Собачьи упряжки перевозили лёгкие грузы с борта корабля на берег.
«Много хлопот наделало нелепое поведение пингвинов, беспрестанно группами наскакивавших на нашу льдину. С той минуты как ноги пингвинов касались льдин, они всеми своими замашками выражали неистовое любопытство с полнейшим тупоумным пренебрежением к могущей грозить им опасности.
Подходят они переваливаясь, обычным глупым манером тыкают клювом то в одну, то в другую сторону, не обращая внимания на свору собак, рычащих и рвущихся к ним, точно говорящих: „Чего вам надо? Что за возня?“ Пингвины приближаются ещё на несколько шагов. Собаки рвутся, кидаются, насколько позволяет привязь или сбруя. Пингвины нимало не смущаются, только ерошат перья на шее и сердито что-то кудахчут, точно ругают непрошеных гостей. Все их приёмы и ужимки можно бы, кажется, перевести словами: „О, вот вы какие! Ну, не к таким попали: мы не позволим запугать себя и командовать нами“. Ещё один последний, роковой шаг, и они уже в пределах досягаемости. Прыжок, сдавленный крик, красная лужица на снегу — инцидент исчерпан»[92].
Вещи перевозили по морскому льду мили за полторы, и к полуночи, после семнадцати часов непрерывной работы, мы с удовлетворением взирали на результаты своего труда. Уже были выгружены в основном пиломатериалы, предназначенные для постройки дома. Пони и собаки спали на берегу под лучами солнца. В большой зелёной палатке разместились строители дома, площадка для него была выровнена.

## ЗАПИСИ ДЛЯ РАБОТЫ:
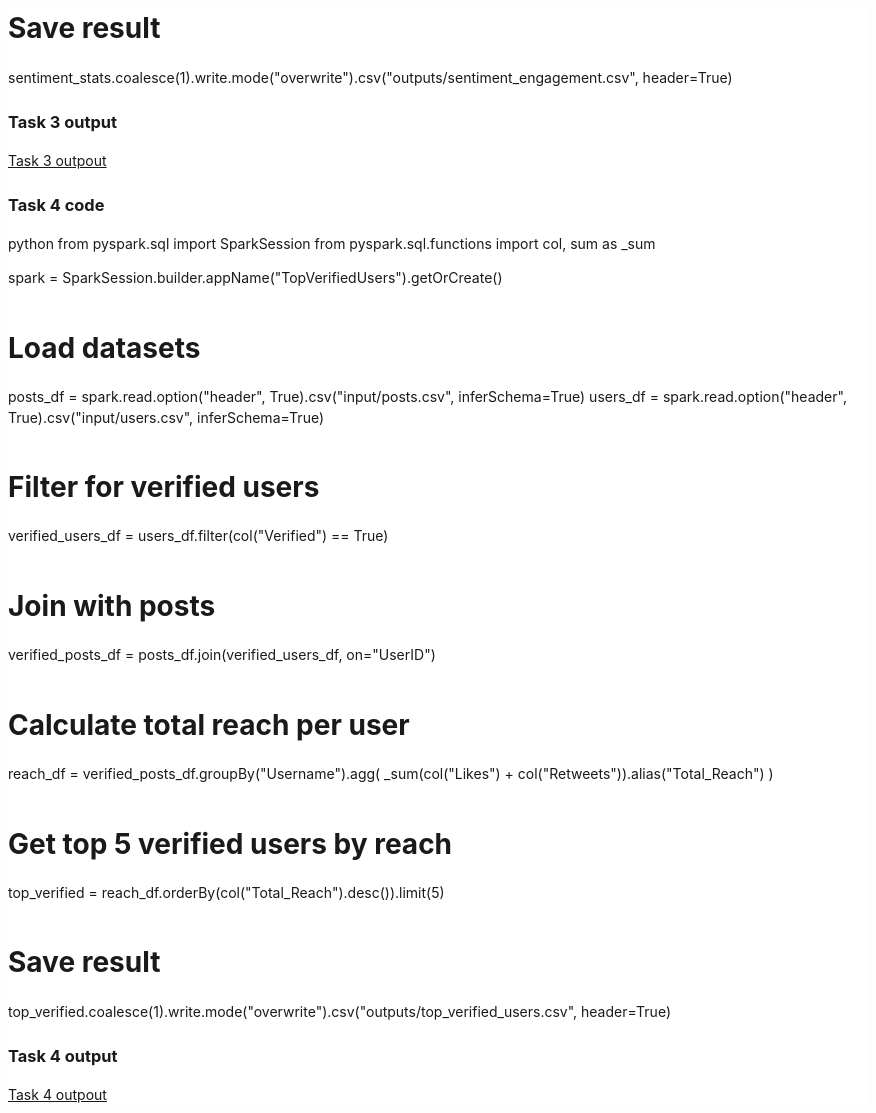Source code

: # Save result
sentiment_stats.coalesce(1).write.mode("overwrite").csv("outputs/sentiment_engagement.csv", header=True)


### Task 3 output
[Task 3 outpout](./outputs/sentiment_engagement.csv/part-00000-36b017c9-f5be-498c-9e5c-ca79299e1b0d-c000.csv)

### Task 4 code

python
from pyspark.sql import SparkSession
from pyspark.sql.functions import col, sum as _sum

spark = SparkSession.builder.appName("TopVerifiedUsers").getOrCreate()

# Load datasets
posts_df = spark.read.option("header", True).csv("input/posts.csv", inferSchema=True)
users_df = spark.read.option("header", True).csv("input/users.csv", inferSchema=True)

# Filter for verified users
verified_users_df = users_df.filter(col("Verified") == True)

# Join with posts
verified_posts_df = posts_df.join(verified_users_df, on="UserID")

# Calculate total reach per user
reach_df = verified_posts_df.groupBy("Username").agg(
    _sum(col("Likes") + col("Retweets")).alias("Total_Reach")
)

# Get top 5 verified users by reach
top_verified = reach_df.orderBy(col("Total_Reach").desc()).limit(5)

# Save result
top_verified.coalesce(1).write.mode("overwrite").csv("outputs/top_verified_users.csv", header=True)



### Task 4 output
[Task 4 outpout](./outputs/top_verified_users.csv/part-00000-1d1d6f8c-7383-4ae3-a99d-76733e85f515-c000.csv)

## ЗАДАНИЕ 1:
Перепишите без изменений записи от самого их начала до строки с «### Task 4 code» включительно. Изображения в ответ не включайте.
## ЗАДАНИЕ 2:
Допишите продолжение рассказа о выгрузке грузов на берег, начав сразу после его последнего предложения.

## ОТВЕТ 1:
Source code

: # Save result
sentiment_stats.coalesce(1).write.mode("overwrite").csv("outputs/sentiment_engagement.csv", header=True)


### Task 3 output
[Task 3 outpout](./outputs/sentiment_engagement.csv/part-00000-36b017c9-f5be-498c-9e5c-ca79299e1b0d-c000.csv)

### Task 4 code

## ОТВЕТ 2:
«Такая погода в этой местности подходит ближе к моему идеалу, чем любое другое испытанное мною состояние. Тепло от солнца вместе с живительным холодом воздуха даёт мне невыразимое ощущение силы и здоровья, тогда как золотой свет, проливаемый на это дивное сочетание гор и льдов, создаёт великолепие, которое вполне удовлетворяет моё чувство красоты.
Никакими словами не передать того впечатления, которое производит открывавшаяся перед нашими глазами чудесная панорама… Отрадно видеть, наконец, результаты многомесячной подготовки. В то время как я пишу эти строки (в 2 часа пополуночи), вокруг храпят люди, утомлённые целым днём тяжёлой работы и готовящиеся к другому такому же дню.
Надо и мне поспать, так как я провёл 48 часов без сна. Но теперь по крайней мере могу надеяться на приятные сновидения»[93].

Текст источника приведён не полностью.